Она разжала его кулак и увидела наконечник стрелы. Острый металл порезал кожу на ладони Жюстина, и из ранки сочилась кровь.
– Ох, Жюстин! – пробормотала Селия и не раздумывая прижалась губами к капельке крови.
Кончик языка прикоснулся к крошечной ранке, и у Жюстина перехватило дыхание.
Селия испугалась, поняв, что делает что-то не так. Смущенная собственным поступком, она стояла на коленях, не решаясь посмотреть ему в лицо. Жюстин не двигался, но она чувствовала, как участилось его дыхание. Что с ней происходит? Ей хотелось взять эту сильную теплую руку, приложить к шее, потом опустить ниже, на грудь. Почувствовать его губы на своих. Призрак Филиппа, разделявший их, исчез.
Резко подняв голову, Селия взглянула ему в глаза. В их темно-синей глубине она увидела такое же смятение, какое испытывала сама. Сердце ее гулко колотилось в груди, щеки пылали. Жюстин медленно взял ее руки в свои, и они застыли в молчании, наслаждаясь близостью.
Селия опомнилась первой. Вскочив, она бросилась из комнаты, смущенно пробормотав, что ей необходимо посмотреть, как там дети.
– Селия…
Она убежала. Жюстин некоторое время смотрел ей вслед, потом опустил голову и выругался вполголоса. Инстинкт подсказывал ему: пора уходить. Он попался в шелковую сеть, и если не выберется из нее сейчас же, то навсегда застрянет в мягких путах. Но уйти он не может – у него пока нет ни сил, ни возможности избежать цепких лап Доминика Легара. Единственной, хотя и ненадежной защитой был этот маскарад. И одному Богу известно, какая угроза серьезнее: со стороны Доминика Легара или от Селии.
* * *
Весь следующий день Жюстин не находил себе места и после полудня отправился искать Селию во флигель. На плантации стояла тишина, все занимались своими делами, и на него никто не обращал внимания. Жюстин нетерпеливо постучал в дверь. Служанка не сразу открыла ему.
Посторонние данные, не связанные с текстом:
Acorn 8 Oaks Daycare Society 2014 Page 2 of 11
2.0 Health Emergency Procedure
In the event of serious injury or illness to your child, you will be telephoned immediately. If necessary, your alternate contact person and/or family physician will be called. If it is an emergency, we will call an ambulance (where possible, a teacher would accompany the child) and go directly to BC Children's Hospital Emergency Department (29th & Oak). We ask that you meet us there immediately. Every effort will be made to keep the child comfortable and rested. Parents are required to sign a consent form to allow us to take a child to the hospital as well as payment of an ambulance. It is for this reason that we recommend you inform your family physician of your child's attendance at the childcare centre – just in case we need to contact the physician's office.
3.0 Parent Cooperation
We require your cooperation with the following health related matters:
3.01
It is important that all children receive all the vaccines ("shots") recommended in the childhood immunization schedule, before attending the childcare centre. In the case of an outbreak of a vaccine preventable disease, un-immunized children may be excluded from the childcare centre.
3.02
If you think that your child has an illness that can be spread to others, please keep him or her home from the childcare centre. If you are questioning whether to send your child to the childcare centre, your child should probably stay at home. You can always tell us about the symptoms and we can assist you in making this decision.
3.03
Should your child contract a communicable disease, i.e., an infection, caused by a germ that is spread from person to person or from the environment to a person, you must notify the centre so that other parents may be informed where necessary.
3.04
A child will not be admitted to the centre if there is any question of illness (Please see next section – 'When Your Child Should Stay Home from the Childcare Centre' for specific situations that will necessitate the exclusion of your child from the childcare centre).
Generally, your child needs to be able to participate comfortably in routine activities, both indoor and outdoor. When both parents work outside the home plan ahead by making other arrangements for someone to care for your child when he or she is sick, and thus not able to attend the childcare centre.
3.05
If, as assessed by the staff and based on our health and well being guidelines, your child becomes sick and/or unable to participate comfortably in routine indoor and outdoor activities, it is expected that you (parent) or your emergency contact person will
– Где мадам Волеран? – недовольно спросил он.
Девушка смущенно окинула его взглядом и помчалась докладывать Селии.
Появилась Селия в простеньком синем платье и длинном белом переднике. Волосы ее были перехвачены лентой. Она удивленно подняла светлые брови:
– Что случилось? С тобой все в порядке?
– Да, со мной все в порядке. – Как ни странно, Жюстину всегда становилось легче и спокойнее в ее присутствии. – Почему ты в этом фартуке?
Селия, чуть помедлив, ответила:
– Я рисую.
Он с удивлением взглянул на нее:
– Я и не знал, что ты умеешь рисовать. Позволь мне войти. Можно я посмотрю твои рисунки?
– Нельзя, – решительно заявила Селия. – Я никому не показываю их. Я рисую для себя.
– Я не буду критиковать.
– Твое мнение мне неинтересно, так что критикуй на здоровье.
– В таком случае позволь войти.
– Нет, я не хочу, чтобы ты нарушал мое уединение только потому, что тебе нечем заняться.
– Значит, ты не позволишь мне войти?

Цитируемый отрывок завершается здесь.